▸ Passage given:

From the humble beginnings of Trevithick’s Penydarren locomotive, steam-powered rail transport gradually built momentum in Britain through the first half of the 19th century, with subsequent innovators building on the foundation he set. Matthew Murray proved the commercial viability of steam locomotion in 1812 with Salamanca, a locomotive named after the Duke of Wellington’s 1812 victory in the battle of the same name. Salamanca, which was built to run on the Middleton Railway, was the first locomotive to incorporate two cylinders and the first to use the rack and pinion linear actuator to convert rotational motion into forward momentum.

It is George Stephenson, however, who has risen above all other steam locomotive innovators to become known as the father of railways and one of the pre-eminent engineers and designers of the Victorian era. Inspired by the work of Trevithick and Murray, Stephenson is said to have built 16 experimental locomotives for use at the Killingworth Colliery between 1814 and 1826, starting with Blücher – another locomotive name with its origins in the Napoleonic Wars – and culminating with the Killingworth Billy, which ran on the Killingworth Railway until 1881.

Stephenson would go on to build the world’s first steam-powered intercity railway line between Liverpool and Manchester, which opened in 1830 and kicked off the steam train revolution in earnest. By the time Stephenson died in 1848, having established his company as the leading builder of railways in the UK, US and continental Europe, Britain alone was criss-crossed by 2,440 miles of railway supporting 30 million passengers.

▸ Source material:
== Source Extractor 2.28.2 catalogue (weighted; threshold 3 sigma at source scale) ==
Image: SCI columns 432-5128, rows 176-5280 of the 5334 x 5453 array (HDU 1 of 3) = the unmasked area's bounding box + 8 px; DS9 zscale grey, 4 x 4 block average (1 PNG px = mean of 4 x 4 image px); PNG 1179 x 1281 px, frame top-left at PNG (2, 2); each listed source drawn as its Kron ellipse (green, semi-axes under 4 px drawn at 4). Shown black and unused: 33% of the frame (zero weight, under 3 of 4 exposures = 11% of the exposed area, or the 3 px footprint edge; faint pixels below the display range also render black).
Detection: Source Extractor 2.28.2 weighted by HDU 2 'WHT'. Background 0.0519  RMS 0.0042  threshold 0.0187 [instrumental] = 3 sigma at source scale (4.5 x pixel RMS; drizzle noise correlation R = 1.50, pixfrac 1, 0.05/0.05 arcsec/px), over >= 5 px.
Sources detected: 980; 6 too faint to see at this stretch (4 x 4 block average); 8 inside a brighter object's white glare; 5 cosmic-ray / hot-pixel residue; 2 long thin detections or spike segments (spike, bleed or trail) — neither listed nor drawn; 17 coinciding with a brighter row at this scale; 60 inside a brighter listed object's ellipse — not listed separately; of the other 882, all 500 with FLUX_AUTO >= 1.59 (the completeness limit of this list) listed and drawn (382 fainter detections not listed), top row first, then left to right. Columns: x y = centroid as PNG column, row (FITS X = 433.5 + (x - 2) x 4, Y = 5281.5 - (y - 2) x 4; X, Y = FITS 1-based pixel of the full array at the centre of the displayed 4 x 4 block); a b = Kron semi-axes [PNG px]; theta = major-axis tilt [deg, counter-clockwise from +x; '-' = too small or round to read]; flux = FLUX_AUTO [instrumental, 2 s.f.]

▸ Tasks to complete:
1 – Copy the stretch of the early steam locomotive passage from "It is George" through "Railway until 1881.", word for word.
2 – Continue the passage on early British steam locomotives from the point where it stops.

▸ Task-by-task results:
1 –
It is George Stephenson, however, who has risen above all other steam locomotive innovators to become known as the father of railways and one of the pre-eminent engineers and designers of the Victorian era. Inspired by the work of Trevithick and Murray, Stephenson is said to have built 16 experimental locomotives for use at the Killingworth Colliery between 1814 and 1826, starting with Blücher – another locomotive name with its origins in the Napoleonic Wars – and culminating with the Killingworth Billy, which ran on the Killingworth Railway until 1881.

2 –
1879: electrifying the railways

Germany was a hub of electric locomotive development in the late 19th century, with the first experimental electric passenger train demonstrated by Werner von Siemens, inventor and founder of multinational engineering company Siemens AG, in 1879. The train, which established the concept of the insulated third rail to supply electricity, transported a total of 90,000 passengers around a circular track over a four-month period

Siemens went on to build the world’s first electric tram line in the Berlin suburb of Lichterfelde in 1881, setting the stage for the likes of Volk’s Electric Railway in Brighton and the Mödling & Hinterbrühl Tram in Vienna, which both opened in 1883.

The need for less polluting trains in underground subways and tunnels drove the adoption of electric locomotives in the decades to follow, while the improved efficiency and simpler manufacturing brought about by the introduction of alternating current made electric trains feasible on longer lines and steeper sections of track. Hungarian engineer Kálmán Kandó was instrumental in the development of longer-distance electrified lines, including the 106km Valtellina railway in Italy.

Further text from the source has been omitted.